> **What the task asks**:
Please gather every line of the records below that contains the word "zwierzętarni".

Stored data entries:
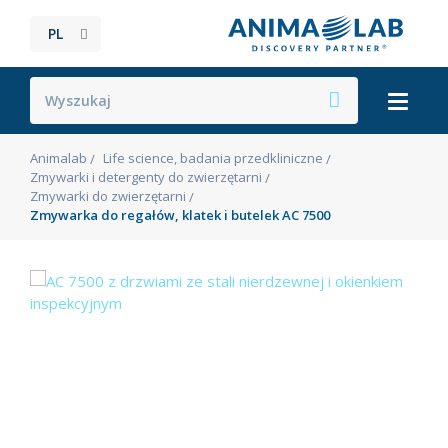
PL
Animalab
Life science, badania przedkliniczne
Zmywarki i detergenty do zwierzętarni
Zmywarki do zwierzętarni
Zmywarka do regałów, klatek i butelek AC 7500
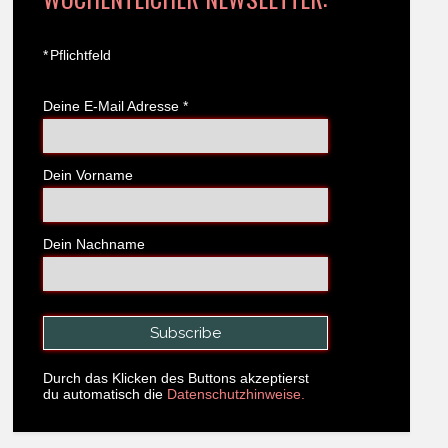
*
Pflichtfeld
Deine E-Mail Adresse
*
Dein Vorname
Dein Nachname
Durch das Klicken des Buttons akzeptierst
du automatisch die
Datenschutzhinweise.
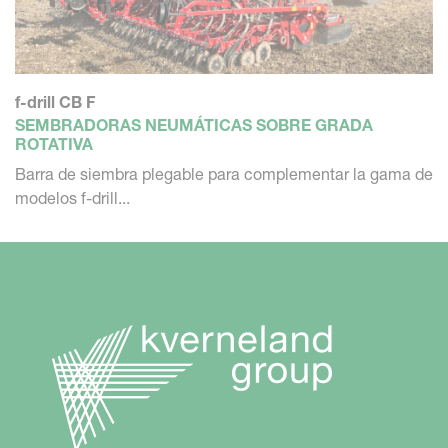
f-drill CB F
SEMBRADORAS NEUMÁTICAS SOBRE GRADA
ROTATIVA
Barra de siembra plegable para complementar la gama de
modelos f-drill...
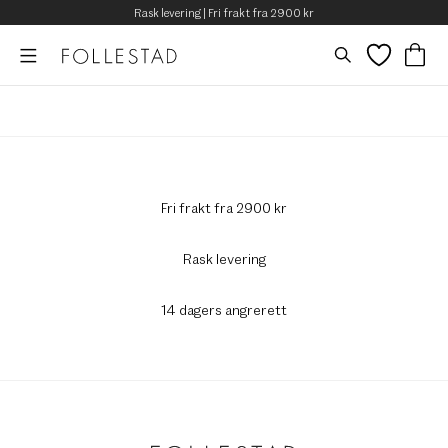
Rask levering | Fri frakt fra 2900 kr
Fri frakt fra 2900 kr
Rask levering
14 dagers angrerett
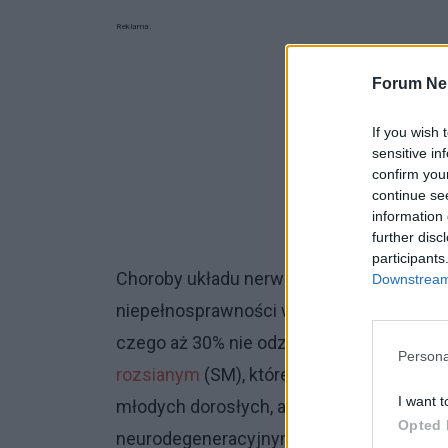
Reklama:
Forum Ne
If you wish 
sensitive in
confirm you
continue se
information 
further disc
participants
Choroby układu nerwowego stanowią dzi
Downstream 
niepełnosprawności w Polsce. Każdego r
czego aż 30% nie odzyskuje sprawności. B
Persona
rozsianym
(SM), które jest najczęstszą 
I want t
młodych dorosłych, a setki tysięcy osób 
Opted 
neurodegeneracyjnymi, jak
choroba Alzh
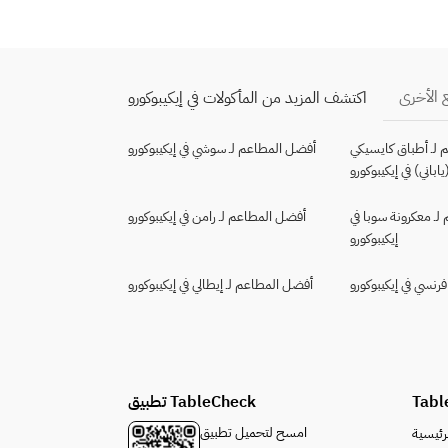
 الأخرى
اكتشف المزيد من المأكولات في إيكيبوكورو
لـ أطباق كايسيكي
أفضل المطاعم لـ سوشي في إيكيبوكورو
ياباني) في إيكيبوكورو
ـ معكرونة سوبا في
أفضل المطاعم لـ رامن في إيكيبوكورو
إيكيبوكورو
رنسي في إيكيبوكورو
أفضل المطاعم لـ إيطالي في إيكيبوكورو
Tabl
تطبيق TableCheck
امسح لتحميل تطبيق
رئيسية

> **Output for this exercise**:
Zmywarki i detergenty do zwierzętarni
Zmywarki do zwierzętarni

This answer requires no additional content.